**Passage for review**:
=== Begin Enclosure ===

Top issues on the table during the strike have revolved around salaries, benefits, job security and teacher evaluations, the latter being the most controversial topic. While Emanuel insists that teachers should be rated by students’ performance, including on standardized tests –-a hot debate in the education reform discussion now – the union has been adamantly opposed to the proposed evaluation system, which was 45 percent based on student standardized test scores and student survey under the board’s original position.

“For the first time, teachers will have a meaningful evaluation system…Our evaluation system has not changed in 40 years while our students and the world they will live in and will work in has,” Emanuel said.

The proposed contract gives teachers an average 17.6 percent pay increase over 4 years. According to CPS, teachers in the system make an average of about $76,000 annually.

Teachers have fought for better supplies in the classroom. “The resources they’ve given us are really, really old resources,” said Anise Marshall, 25, a computer teacher at Mount Vernon Elementary School on the South Side of Chicago. “So these kids aren’t even learning the newest technology.” The new plan allots for more than double the annual supply money to $250. Textbooks will be available for distribution on the first day of school.

Recalling teachers and clinicians who have been displaced by school closings, consolidations and turn-arounds have also been up for debate. Once rights claimed by the board of education, the CTU’s new contract states that 50 percent of all new hires must be from the displaced pool. The board will suffer an economic penalty if the displaced quota is not met, and it must provide specified benefits to displaced members by seniority.

Clinicians —nurses, psychologists, counselors, etc. providing “wraparound services” — who traditionally didn’t have a place in the contract, under the tentative agreement, will have a meeting space, one hour of daily prep, a locked cabinet, protection from a heavy workload and access to printers and other office supplies that they used to have to buy themselves.

Linda Stewart, 52, is a nurse at five schools in the CPS system said last week that “I had to buy my own band aids before,” and “I’ve bought other supplies as needed.”

CTU officials and members continue to be concerned with the closing of several “under-performing” schools. “The big elephant in the room is the closing of 200 schools. They are concerned with this city’s decision on some level to close schools. They are extraordinarily concerned about it,” Lewis said Sunday.

=== End Enclosure ===

**Raw data**:
=== Begin Enclosure ===

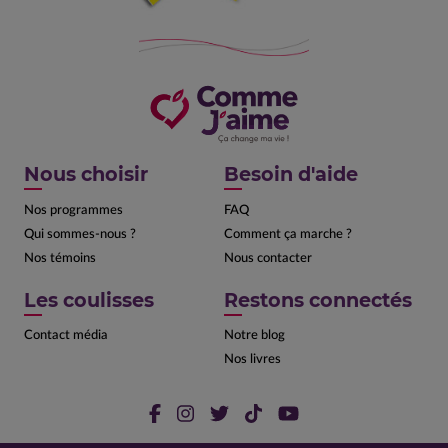
Nous choisir
Besoin d'aide
Nos programmes
FAQ
Qui sommes-nous ?
Comment ça marche ?
Nos témoins
Nous contacter
Les coulisses
Restons connectés
Contact média
Notre blog
Nos livres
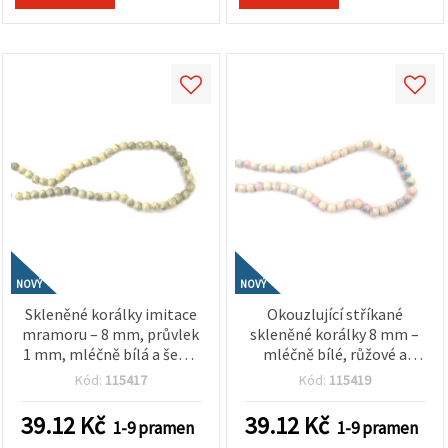
NOVÝ
NOVÝ
Skleněné korálky imitace
Okouzlující stříkané
mramoru – 8 mm, průvlek
skleněné korálky 8 mm –
1 mm, mléčně bílá a šedá,
mléčně bílé, růžové a
šňůra cca 105 ks – ideální
modré (mix), průvlek 1
Kód:
115417
Kód:
115419
na výrobu šperků,
mm, šňůra cca 105 ks –
navlékání korálků a
ideální na výrobu hravých
39.12
Kč
39.12
Kč
1-9 pramen
1-9 pramen
kreativní tvoření
šperků a barevných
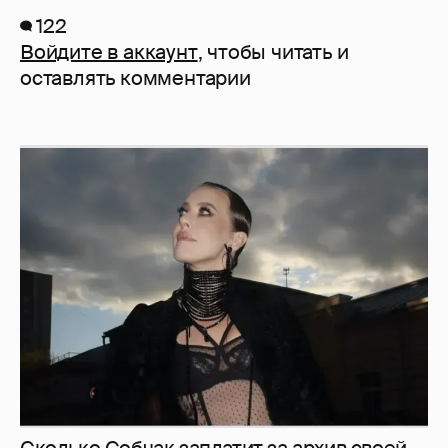
122
Войдите в аккаунт
, чтобы читать и
оставлять комментарии
Сколько Собчак заплатит за архив своей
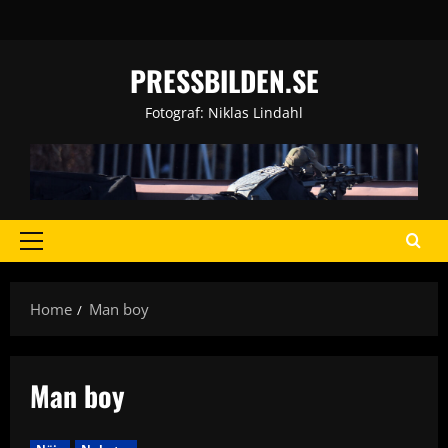
Skip
to
content
PRESSBILDEN.SE
Fotograf: Niklas Lindahl
Primary
Menu
Home
Man boy
Man boy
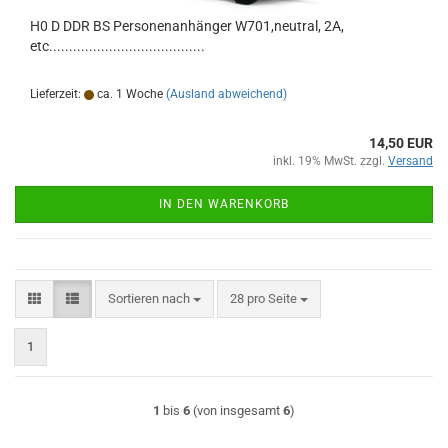
H0 D DDR BS Personenanhänger W701,neutral, 2A,
etc.......................................
Lieferzeit:
ca. 1 Woche
(Ausland abweichend)
14,50 EUR
inkl. 19% MwSt. zzgl.
Versand
IN DEN WARENKORB
Sortieren nach
pro Seite
Sortieren nach
28 pro Seite
1
1
bis
6
(von insgesamt
6
)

=== End Enclosure ===

**Problem description**:
Answer these questions about the passage on the teachers' strike.
1. What average pay increase does the proposed contract give teachers, and over how many years?
2. What share of all new hires must come from the displaced pool under the new contract?
3. At how many schools does Linda Stewart work as a nurse?

**Reply to the task**:
1. An average 17.6 percent increase over 4 years.
2. 50 percent.
3. Five.